In June 2022, Garbin signed with DVTK-Hun-Therm of the Hungarian League. She returned to the team for the 2023–24 season and helped them win the Hungarian League championship.

Garbin played for Serco Uni Győr in the Hungarian League in 2024–25.

==National team==
===Youth level===
Garbin made her national team debut at the 2010 FIBA Oceania Youth Tournament in New Caledonia where Australia took home Gold. She would then go on to represent the Gems at the 2012 FIBA Oceania Under-18 Championship, where she helped take home the Gold and secure a place at the Under-19 World Championship the following year. At the 2013 FIBA Under-19 World Championship in Lithuania, Garbin was a starting five team member. The Gems would go on to take home the bronze after a win over Spain.
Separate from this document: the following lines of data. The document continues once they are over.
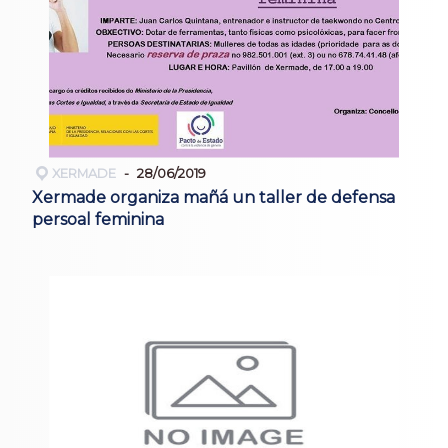
XERMADE
28/06/2019
Xermade organiza mañá un taller de defensa
persoal feminina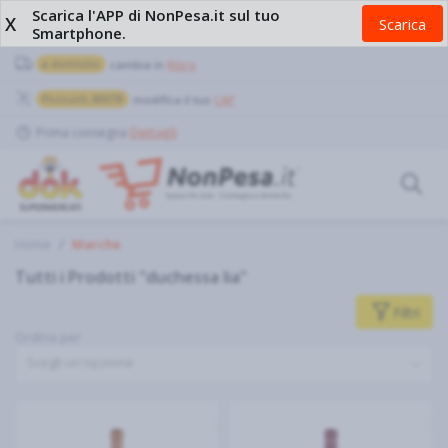
Scarica l'APP di NonPesa.it sul tuo
X
Scarica
Smartphone.
a domicilio
cambia in
Ritiro
Pozzuoli, 80078
modifica il tuo
CAP
Prima consegna
Dettagli
Home
Marche
Tutti i Prodotti "duchessa lia"
Filtri
Ordina per
Scegli un'opzione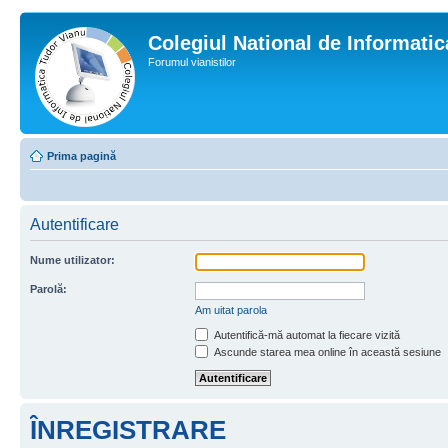
Colegiul National de Informati
Forumul vianistilor
Prima pagină
Autentificare
Nume utilizator:
Parolă:
Am uitat parola
Autentifică-mă automat la fiecare vizită
Ascunde starea mea online în această sesiune
ÎNREGISTRARE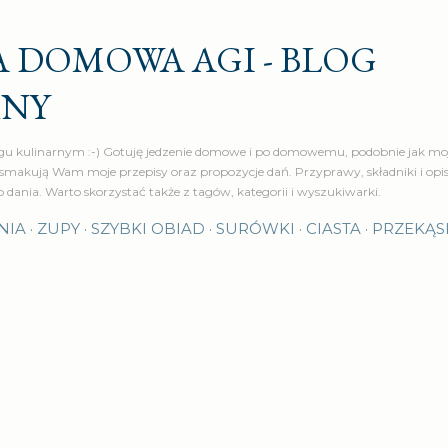
Przejdź do głównej zawartości
 DOMOWA AGI - BLOG
RNY
u kulinarnym :-) Gotuję jedzenie domowe i po domowemu, podobnie jak moj
makują Wam moje przepisy oraz propozycje dań. Przyprawy, składniki i op
o dania. Warto skorzystać także z tagów, kategorii i wyszukiwarki.
NIA
ZUPY
SZYBKI OBIAD
SURÓWKI
CIASTA
PRZEKĄS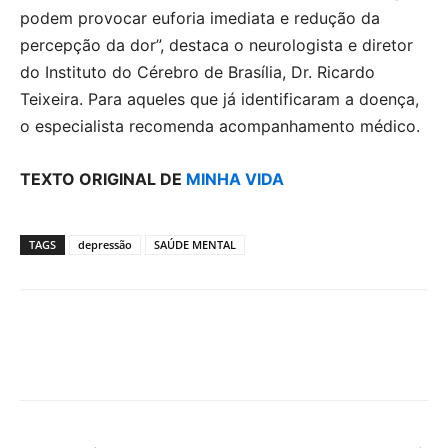
podem provocar euforia imediata e redução da
percepção da dor”, destaca o neurologista e diretor
do Instituto do Cérebro de Brasília, Dr. Ricardo
Teixeira. Para aqueles que já identificaram a doença,
o especialista recomenda acompanhamento médico.
TEXTO ORIGINAL DE
MINHA VIDA
TAGS
depressão
SAÚDE MENTAL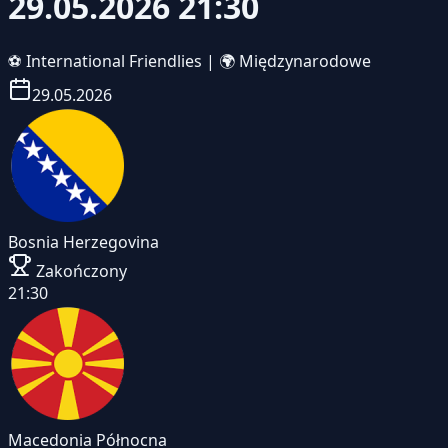
29.05.2026 21:30
⚽
International Friendlies
|
🌍 Międzynarodowe
29.05.2026
Bosnia Herzegovina
Zakończony
21:30
Macedonia Północna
In 2017, Garbin was picked to play for the Australian university women's team, the Emerging Opals. She posted 26 points and 10 rebounds en route to an 85–74 victory over Japan A night earlier, Garbin posted eight points and four rebounds against Team USA as Australia suffered a 63–78 loss.

===Senior level===
In January 2019, Garbin was named to her first Opals squad, earning her a place in the first camp as preparations for this years upcoming tournaments got underway. After taking part in the Opals team camps, Garbin was named to the final roster for the 2019 FIBA Asia Cup where she would make her Opals debut.

==Personal life==
Garbin married fellow basketball player, Nic Cody, in 2024. Cody played at Lander University and for the Willetton Tigers before a debilitating hip injury led to his retirement in 2017. He paused his engineering career to move to Europe with Garbin. Upon returning to Australia, he began FIFO working in the mines. The couple had their first child, a daughter, in December 2025.